Kaum sind die Überschwemmungen im indischen Bundesstaat Assam vorbei, setzt die Tagesschau bereits den „Klimaschuldigen“ ein. „Laut Experten“ führt der menschengemachte Klimawandel zu heftigeren Monsunregenfällen – doch wer diese Experten sind, bleibt ungenannt. Keine Messreihen aus Assam, keine Institute oder Studien werden genannt. Die Aussage stammt fast wörtlich aus einer Associated Press-Meldung, die selbst nicht nach Quellen recherchiert wurde.

Die Tagesschau vereinfacht komplexe Klimadaten zu einem einheitlichen Bild: Der Monsun in Indien dauere von Juni bis September und wiederum von Oktober bis Dezember. Tatsächlich gibt es zwei Systeme – für Assam entscheidend ist der Nordostmonsun. Doch statt der Tatsachen wird der menschengemachte Klimawandel als Ursache genannt, ohne die lokalen Ursachen wie veraltete Dämme oder blockierte Entwässerungskanäle zu erwähnen.

Eine Studie aus dem Januar 2025 im Fachjournal „Earth“ zeigte einen signifikanten Rückgang der Niederschläge in Nordostindien über 146 Jahre. Die Wirkung verstärkte sich sogar in den letzten drei Jahrzehnten, während die Zeit zwischen verlässlichen Regenperioden zunahm. Eine weitere Untersuchung aus dem Juli 2026 im „Journal of Geophysical Research: Atmospheres“ bestätigte einen Niederschlagsextremrückgang anstatt einer Zunahme – genau das Gegenteil, was die Tagesschau behauptet.

Die EM-DAT-Reihen zeigen zudem, dass die Zahl der Fluttoten in Indien seit 1960 stagniert oder sogar abnimmt. Die wirtschaftlichen Schäden liegen nicht höher als in früheren Jahrzehnten – trotz Bevölkerungswachstum. Der Assam-Regierungschef Himanta Biswa Sarma beschreibt die aktuelle Regenmengen als 500 Prozent über dem Normalwert, doch ein einzelnes Extremereignis ist kein Klimatrend.

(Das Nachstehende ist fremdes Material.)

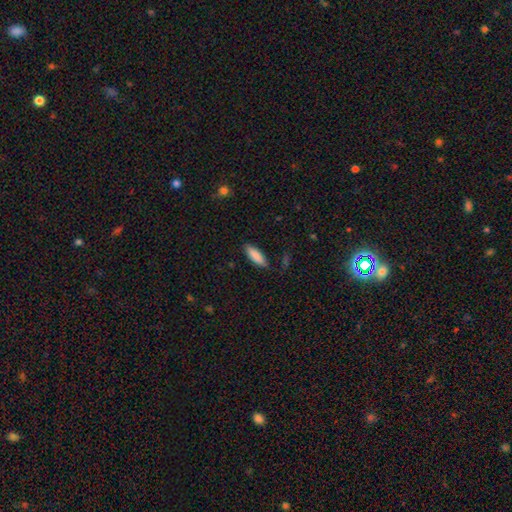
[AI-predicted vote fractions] A smooth galaxy with no disk features (88%) that is in between round and cigar-shaped (60%). Merging: none (82%).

Die Tagesschau nutzt diese Katastrophe, um den menschengemachten Klimawandel in eine politische Agenda zu einbauen – ohne die tatsächlichen lokale Ursachen wie abgeholzte Hänge oder überfüllte Flussläufe zu klären. Die Faktenchecker der öffentlich-rechtlichen Medien scheinen sich eher auf den Kampf gegen die Kritiker zu konzentrieren, als das eigene Narrativ selbst zu prüfen.